Les films présents au Palmarès en témoignent : le formidable Interdit aux chiens et aux Italiens d’Alain Ughetto, récit familial intime et doux-amer sur l’histoire des grands-parents du réalisateur, raconté à la première personne avec humour et tendresse, et se jouant sans cesse des rapports d’échelle entre les marionnettes et le narrateur-réalisateur, a notamment remporté un Prix du Jury au goût de Cristal, tant il mêle la simplicité d’une narration sensible et la force d’un sujet puissant qui n’esquive jamais les difficultés.

A ses côtés, deux autres films récompensés marquent clairement l’année de leur empreinte : l’étonnant Saules aveugles, Femme endormie de Pierre Foldès, adaptation de nouvelles de Murakami fidèle à l’esprit et au ton si singulier de l’auteur (mention spéciale) et l’audacieux My Love affair with marriage de la Lettone Signe Baumane, qui analyse les injonctions absurdes et sclérosantes dont sont victimes les jeunes filles dans leur vie sentimentale (mention spéciale). Même le vainqueur du Cristal, Le Petit Nicolas de Benjamin Massoubre et Amandine Fredon, dont le choix peut sembler déconcertant dans son incontestable manque d’audace et de curiosité, est une plutôt jolie variation sur l’oeuvre et la vie de Sempé et Goscinny.

Le deuxième constat est que le monde dans toute sa complexité et le cinéma dans toute sa diversité étaient représentés à Annecy – ce qui ne sera une surprise que pour celles et ceux qui voient peu de films d’animation. En compétition, outre les films cités, on retrouvait également Unicorn Wars d’Alberto Vazquez, film de genre qui crée sa propre mythologie (noire, cruelle et trash) dans un récit anti-guerre aux teintes faussement joyeuses, la comédie musicale décalée d’Anca Damian, The Island, qui mêle l’histoire de Robinson Crusoé et la tragédie des réfugiés en Méditerranée, sans oublier l’ultra-sensible Nayola de José Miguel Ribeiro qui confronte le destin de trois générations de femmes confrontées à la guerre civile en Angola.

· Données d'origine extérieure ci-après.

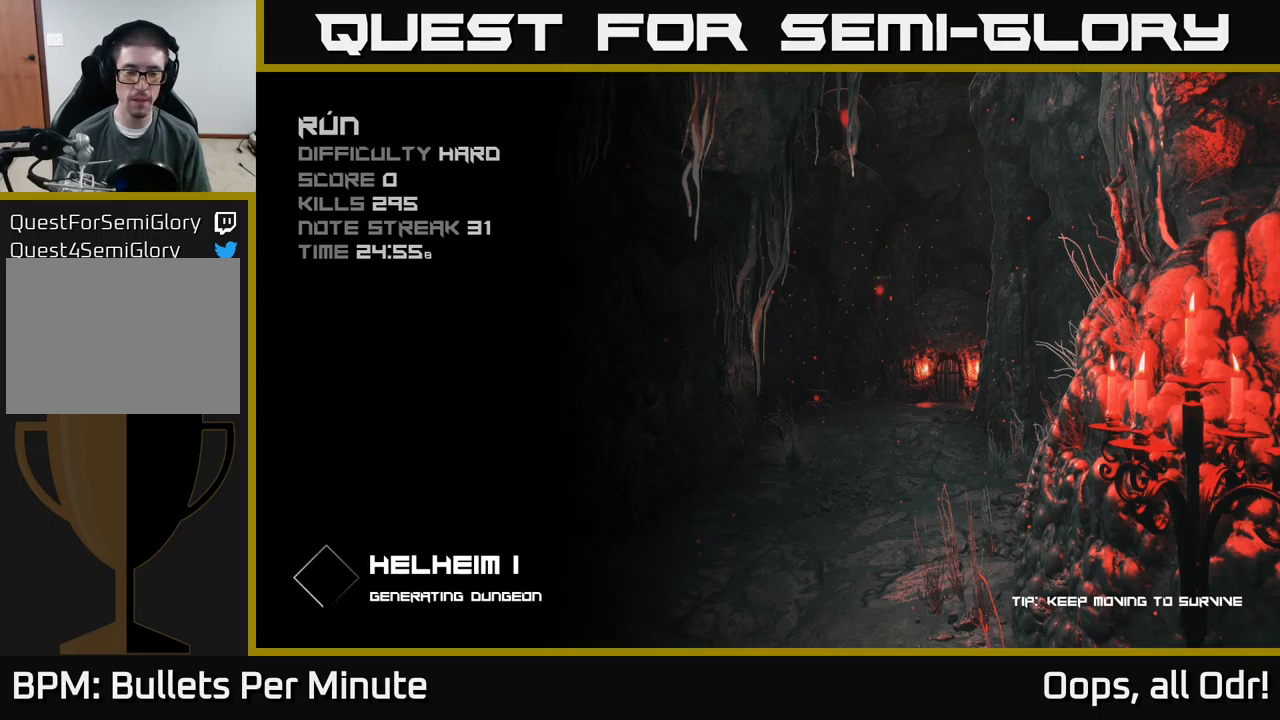
{"buttons": [], "left_stick": "up", "right_stick": "center", "events": [[500, "left_stick", "up"]]}
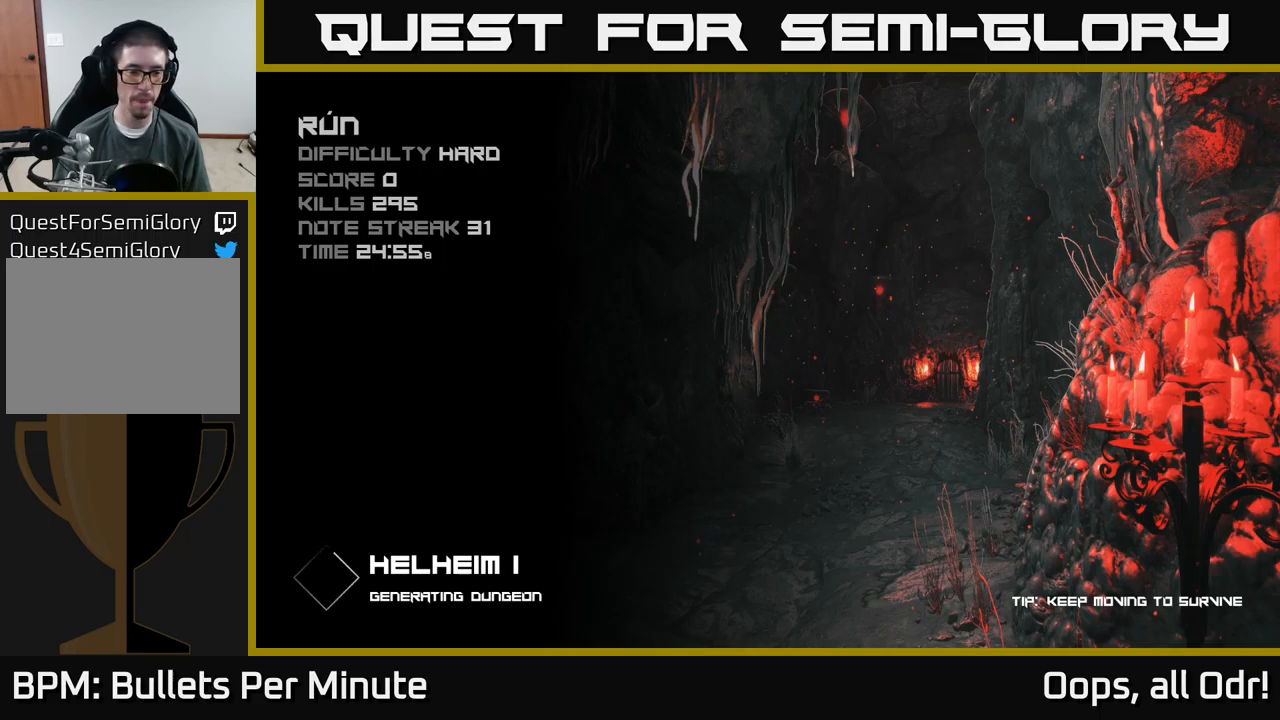
{"buttons": [], "left_stick": "center", "right_stick": "center", "events": [[134, "left_stick", "center"]]}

En section Contrechamp se succédaient un documentaire sur le génocide arménien (Aurora’s sunrise de Inna Sahakyan), un portrait de l’un des plus emblématiques militants du mouvement ouvrier coréen des années 60 (Chun Tae-Il: a flame that lives on de Jun-pyo Hong), des témoignages de jeunes Mexicains vivant aux Etats-Unis et tentant de s’y faire une place (Home is somewhere else de Carlos Hagerman et Jorge Villalobos), un western croisé avec la Quatrième dimension (Quantum Cowboys de Geoff Marslett), un film d’anticipation politique sur une société dans laquelle les individus doivent devenir carré pour atteindre le paradis (La Otra Forma de Diego Guzman) ou encore une déambulation contemplative dans les souvenirs disparates d’un jeune garçon perdu dans le « puits de l’oubli » (Khamsa de Vynom).

Quant au film qui a remporté le prix de cette compétition, Pléthore de Nords de Koji Yamamura, il s’agit d’une oeuvre éminemment poétique, portée par une succession de haïkus et de séquences visuelles dépouillées qui évoquent des souvenirs épars, morcelés et erratiques. Une proposition de cinéma unique et singulière en forme de manifeste artistique total.

Encore n’a-t-on ici parlé que des longs métrages, partie immergée de l’iceberg, qui ne dissimule pas aux yeux de grand-monde la formidable créativité présente également (et parfois décuplée) dans le format court. On a vu, dans toutes les sections qui lui sont consacrées, un instantané de cinéma à l’oeuvre. Difficile de citer tout ce qui nous a accroché l’oeil ou l’esprit, mais certains films s’imposent d’eux-mêmes, à l’image de La Passante de Hannah Letaïf, déambulation libre et vertigineuse dans des paysages quasiment abstraits, presque figés, qui raconte l’histoire d’une libération et questionne la symétrie entre animation et prise de vue continue. Une oeuvre d’une poésie et d’une intensité rares, presque envoûtantes.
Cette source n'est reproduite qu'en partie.